In the name of the Father and of the Son and of the Holy Spirit: Jesus instructed the baptism to be Trinitarian in nature! We should be Trinitarian Christians!
Teaching: This reinforces the “disciples” thing. It’s hard to have learners without teachers. As you become a better disciple, you can then begin to teach other disciples. It’s a self-perpetuating mission.
To observe: To watch, and obey, and do, and keep, the commands. That’s what we’re teaching new disciples. That’s what you should be doing, observing…

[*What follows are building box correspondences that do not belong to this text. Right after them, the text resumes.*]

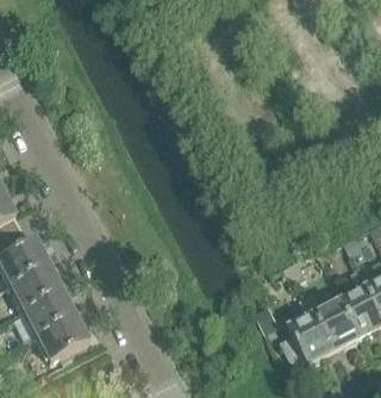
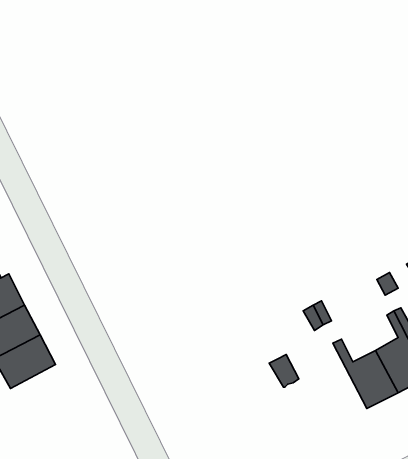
building: [281,291,336,360] -> none
building: [36,309,88,355] -> none

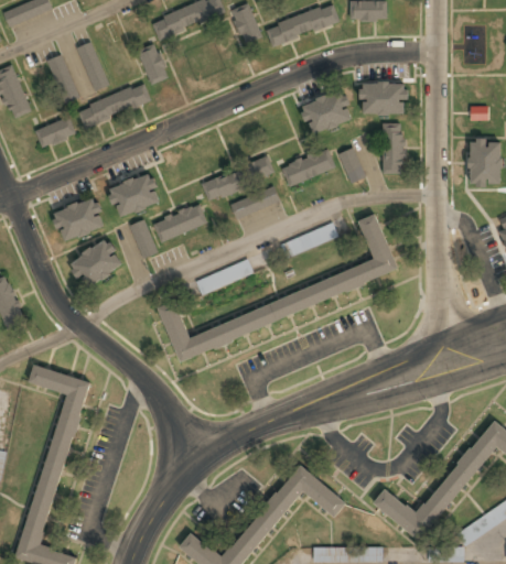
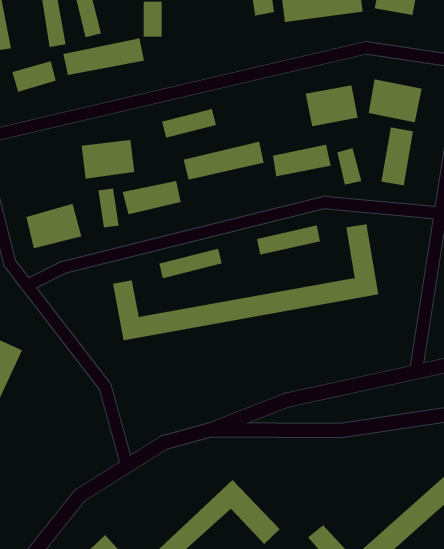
building: [229,185,280,219] -> [161,108,217,138]
building: [53,199,104,241] -> none

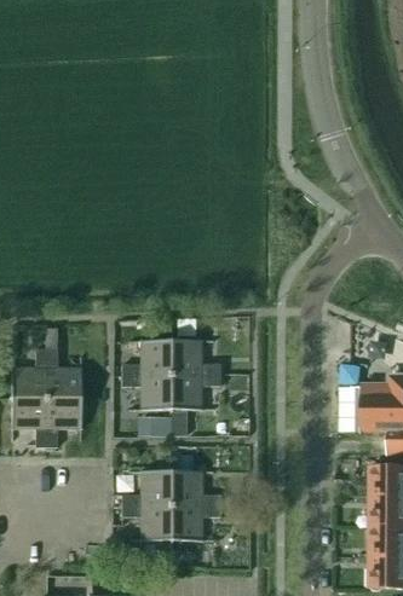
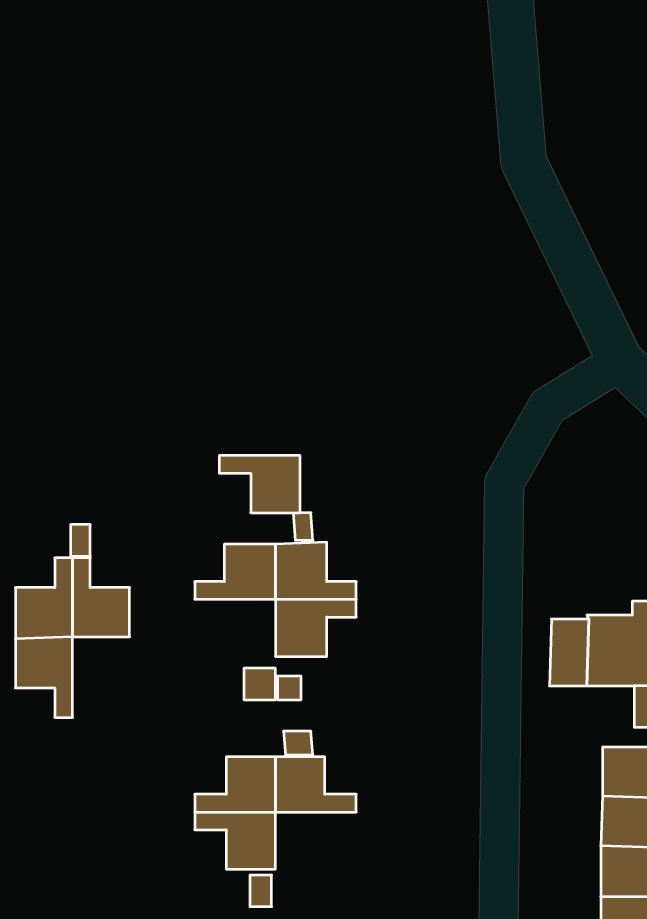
building: [121,375,171,410] -> [219,456,300,513]
building: [46,398,81,447] -> none
building: [171,505,220,540] -> none

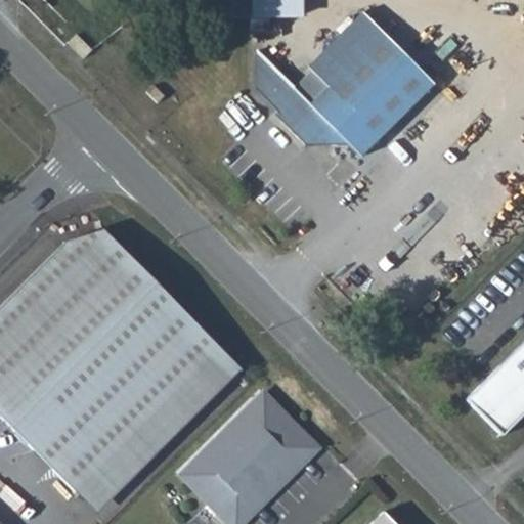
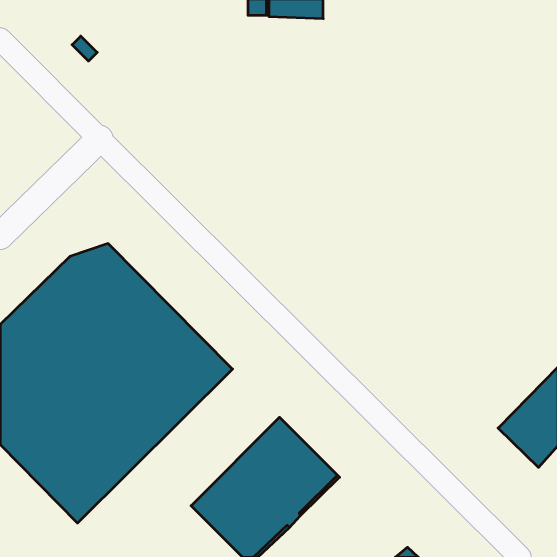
building: [258,11,434,157] -> none
building: [74,346,241,512] -> none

All that [Jesus] have commanded [the Apostles]: Everything Jesus commanded the Apostles is what they were meant to teach the disciples they made, and so, by extension, we as the disciples they made are also supposed to teach the disciples we make everything Jesus commanded them. Jesus taught them a very specific message for three years. Diligent study of the scriptures kept in context clarifies “all that he commanded” them. It is not easy, and he doesn’t say here that it’s supposed to be.
That’s a pretty jam-packed mission statement. That’s a pretty expansive plan. Why do we feel the need to add to it, or take away from it? Why do you think God would specially reveal a different mission to you, than the one he specially revealed in Matthew 28?
You church doesn’t need a mission statement… it already has one! It needs to stop constructing new missions and start DOING the mission that Jesus gave the church.
Stay tuned for my rant against “visions.” Until then, ask yourself about your own local church’s mission. Is it the one that Jesus gave us? Do you have any say in what your local church’s mission statement is? If not, why not? You’re an active member in your local church, right? If you are, you should be heard and have a say! If you’re not, why aren’t you?